Decidi rezar e pedir a Deus que fizesse o que fosse melhor para o Gui. Se fosse para ele nascer para sofrer que eu sofresse sozinha, me apegando naquela ideia que temos como mãe de que se tivéssemos o controle da vida dos nossos filhos os pouparíamos de tudo através da nossa simples vontade.

As 6hs da manhã a enfermeira entrou para o exame de cardiotoco (não lembro bem se este ê o nome certo) e já não havia mais batimentos cardíacos.

Pelo peso do Gui fiz uma cesárea. O momento que toda grávida sonha é ouvir o choro do seu filho ao sair da sua barriga, mas nesta ocasião, o que esperava ser uma experiência de plena felicidade tornou-se um pesadelo, pois o Gui saiu de mim, morto.

De lá fui direto para a UTI, onde fiquei quase 4 dias. Meu pai, meu marido e meu tio tiveram a árdua tarefa de seguir com toda papelada para o enterro dele, dentro da mais dura passagem da minha vida.

Um ano de uma dor indescritível, de luto. Algumas passagens durante este tempo mostraram que eu não era a única que vivenciava esta amarga, triste experiência…não era a primeira e infelizmente não seria a última. Coisas assim acontecem muito mais do que imaginamos.

Além disso, lembrar do que os médicos disseram ser uma fatalidade, ou seja, não tinha sido minha culpa até porque estava com a Bete super controlada, e o fato de continuar tomando uma medicação não indicada para períodos gestacionais…. de alguma forma era um incentivo para superar tudo isso e tentar  outra vez.

Depois de sofrer com o luto decidi retomar minha vida ao lado de quem escolhi para meu marido, amigo, companheiro e pai dos meus filhos.

Assim decidimos tentar, mais uma vez, o tão desejado sonho de sermos pais, conscientes do risco que a Bete representaria novamente nesta tentativa. Engravidei outra vez, e o processo de acompanhamento da gestação era uma mescla de sentimentos, pois revivia os percalços da gravidez do Gui, mas, em contrapartida, a expectativa de que, dessa vez, tudo daria certo.

Tive placenta prévia, o repouso era necessário. Alguns episódios de sangramento e com 33 semanas fui internada no Einstein para um acompanhamento mais próximo das duas, eu e ela! E após 34 semanas, exatamente no dia 22 de janeiro de 2016, Maria Eduarda, nossa doce Duda decidiu nascer, com 2kg750 e 44 cm. Confesso que meu coração só sossegou quando finalmente eu ouvi nossa princesa chorar pela primeira vez, transformando as lembranças angustiantes de um parto que não deu certo, na certeza da realização de um sonho!

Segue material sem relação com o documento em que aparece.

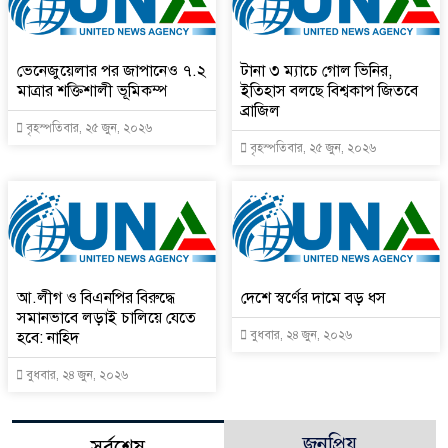
ভেনেজুয়েলার পর জাপানেও ৭.২
টানা ৩ ম্যাচে গোল ভিনির,
মাত্রার শক্তিশালী ভূমিকম্প
ইতিহাস বলছে বিশ্বকাপ জিতবে
ব্রাজিল
বৃহস্পতিবার, ২৫ জুন, ২০২৬
বৃহস্পতিবার, ২৫ জুন, ২০২৬
আ.লীগ ও বিএনপির বিরুদ্ধে
দেশে স্বর্ণের দামে বড় ধস
সমানভাবে লড়াই চালিয়ে যেতে
হবে: নাহিদ
বুধবার, ২৪ জুন, ২০২৬
বুধবার, ২৪ জুন, ২০২৬
জনপ্রিয়
সর্বশেষ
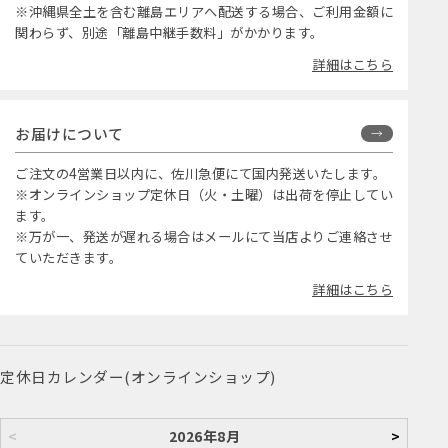
※沖縄県全土を含む離島エリアへ配送する場合、ご利用金額に
関わらず、別途「離島中継手数料」がかかります。
詳細はこちら
お届けについて
ご注文の4営業日以内に、佐川急便にて国内発送いたします。
※オンラインショップ定休日（火・土曜）は出荷を停止してい
ます。
※万が一、発送が遅れる場合はメールにて当店よりご連絡させ
ていただきます。
詳細はこちら
定休日カレンダー(オンラインショップ)
<
2026年8月
>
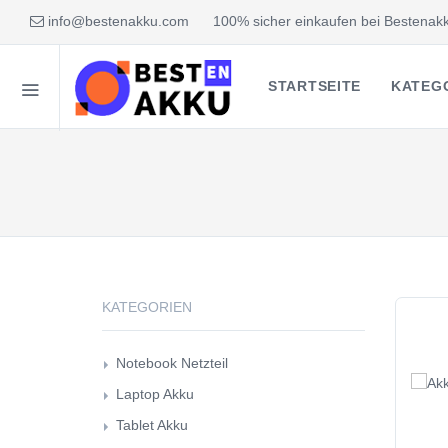
info@bestenakku.com
100% sicher einkaufen bei Bestenakk
STARTSEITE
KATEG
KATEGORIEN
Notebook Netzteil
Laptop Akku
Tablet Akku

Após pouco mais de um ano engravidei novamente. Tudo estava controlado, corpo e mente, e a Bete também parecia já mais preparada para esta segunda gestação. Após 36 semanas, no dia 14 de abril de 2016, chegou a nossa “Ferinha” Malu, com 4kg100 e 51 cm, trazendo mais tempero e completando nossa família.

Disso tudo creio que a superação do luto e do receio de ter a Bete presente nas gestações foram essenciais para que o meu sonho de ser mãe se concretizasse. Nesta escolha tive ainda mais consciência de que encarando-a como amiga, tudo se torna mais fácil,  independente das adversidades que possam surgir por conta dela.